In 1956, preparations had begun for the 1958 World’s Fair in Brussels. This was to be the first World’s Fair held since the end of World War II, the concept behind the Expo was to celebrate the rejuvenation of civilization from the destruction of war through the use of technology. This World Fair is best known for the musical advances that was combined with architecture, creating a gestalt through an experiential encounter where body meets sound and space.
At the forefront of this new journey was the Philips electronics company. Not wanting to be outshone by the Americans and their developments with color television, the Philips Electronics Company decided to step away from displaying commercial goods and instead create a unique experience for the thousands of people that would be attending the Expo. The experiential space was created by putting together an international team consisting of an architect, an artist and a composer to create a pavilion displaying electronic technology in as many forms as possible, serving arts, culture, and the overall betterment of humankind.
The Philips electronics company turned to the office of Le Corbusier for the final commission of the pavilion. Le Corbusier replied by saying that, “I will not make a pavilion for you but an Electronic Poem and a vessel containing the poem; light, color image, rhythm and sound joined together in an organic synthesis”. Le Corbusier would take on the sole task of developing the interior of the vessel, leaving the exterior design of the pavilion to the responsibility of his protégé designer Iannis Xenakis, whom was also trained as an experimental composer and thusly would also create the transitional music that guided you into the formal space of organized sound.
For the composer of the Poem Electronique, Le Corbusier commissioned Edgard Varese, choosing him over other well know composers of the time such as Benjamin Britten and Aaron Copland, both of whom the Philips company preferred over Varese. Le Corbusier gave minimal input into the details of how the interior of the pavilion would work, instead giving only a vague concept of what the experience should accomplish. The basic guidelines given to both Xenakis and Varese were that the interior was to be shaped in a manner similar to the stomach of a cow, with the form coming from a basic mathematical algorithm. The concept was that audience members would enter in groups of 500 at ten-minute intervals, for two minutes, as the audience filed in through a curved passageway, they would hear Xenakis’s transitional piece before entering a room that would go into darkness, enveloping the audience in a space of light and sound for eight minutes while an accompanying video displayed images along the walls of the pavilion. At the end of the eight-minute piece, the spectators would exit, digested, through another exit while the next group filed in.
With Le Corbusier busy with the planning and design of Chandigarh, the majority of the decision-making for the Philips Pavilion was made by Iannis Xenakis. This would later lead to conflicts between Le Corbusier and Xenakis, with Xenakis eventually leaving Le Corbusier’s office to further pursue his individual work within architecture and musical experimental composition.

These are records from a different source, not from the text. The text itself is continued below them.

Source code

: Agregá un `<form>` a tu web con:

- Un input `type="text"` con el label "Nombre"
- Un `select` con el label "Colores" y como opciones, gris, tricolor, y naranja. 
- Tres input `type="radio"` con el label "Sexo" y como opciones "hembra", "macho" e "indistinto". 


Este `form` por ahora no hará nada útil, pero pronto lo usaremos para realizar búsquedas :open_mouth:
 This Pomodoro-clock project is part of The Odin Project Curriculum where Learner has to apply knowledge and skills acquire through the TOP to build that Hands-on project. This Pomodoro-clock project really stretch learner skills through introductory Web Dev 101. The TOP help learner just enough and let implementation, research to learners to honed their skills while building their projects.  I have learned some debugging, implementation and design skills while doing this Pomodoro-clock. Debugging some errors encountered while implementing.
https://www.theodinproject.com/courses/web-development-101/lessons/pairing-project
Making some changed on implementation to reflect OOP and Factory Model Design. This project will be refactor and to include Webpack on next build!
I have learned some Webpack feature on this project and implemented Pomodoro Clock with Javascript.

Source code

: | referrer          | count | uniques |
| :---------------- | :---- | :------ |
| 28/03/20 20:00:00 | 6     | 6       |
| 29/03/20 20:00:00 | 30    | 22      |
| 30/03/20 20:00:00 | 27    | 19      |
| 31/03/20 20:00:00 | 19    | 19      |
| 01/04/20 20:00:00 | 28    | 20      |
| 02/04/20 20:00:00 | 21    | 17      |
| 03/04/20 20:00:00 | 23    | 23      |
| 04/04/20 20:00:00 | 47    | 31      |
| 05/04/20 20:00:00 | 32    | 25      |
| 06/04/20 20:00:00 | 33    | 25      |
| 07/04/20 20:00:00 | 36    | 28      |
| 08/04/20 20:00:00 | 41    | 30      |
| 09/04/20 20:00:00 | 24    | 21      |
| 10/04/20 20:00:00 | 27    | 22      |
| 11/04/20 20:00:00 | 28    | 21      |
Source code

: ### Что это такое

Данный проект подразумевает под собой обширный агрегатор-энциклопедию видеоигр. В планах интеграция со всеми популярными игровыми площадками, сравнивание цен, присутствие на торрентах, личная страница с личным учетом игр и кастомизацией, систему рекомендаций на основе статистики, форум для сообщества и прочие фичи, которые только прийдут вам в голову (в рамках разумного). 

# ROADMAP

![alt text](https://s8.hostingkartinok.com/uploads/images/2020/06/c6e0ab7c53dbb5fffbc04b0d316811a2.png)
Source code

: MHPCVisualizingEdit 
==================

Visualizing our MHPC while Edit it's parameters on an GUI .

For the final design of the Pavilion, Xanakis, with a team of engineers and artist, developed a three-pronged tent, constructed with thin-shelled concrete panels of hyperbolic paraboloid shapes. The execution of the design involved a tensile structure of steel cables strung from steel posts at the end of the tent to form the hyperbolic parabaloids. The complex shapes of the pavilion made it impossible to build a conventional poured concrete structure, the solution reached by Xenakis and his engineer Hoyte Duyster, was to create a system of precast concrete panels hung in tension from wire cables.
The resulting Poem Electronique along with the pavilion, was the first electronic-spatial environment to combine architecture, film, light and music to a total experience made to functions in time and space. It was through these visually inspired concepts that elevated the Philips Pavilion into a complete experience where one could visualize their special movements through a space of sound, light, and time. While the physical form of the pavilion may have been temporary, for those with the privilege of experiencing the space it provided them with a temporary relief of sound through space in their respective time.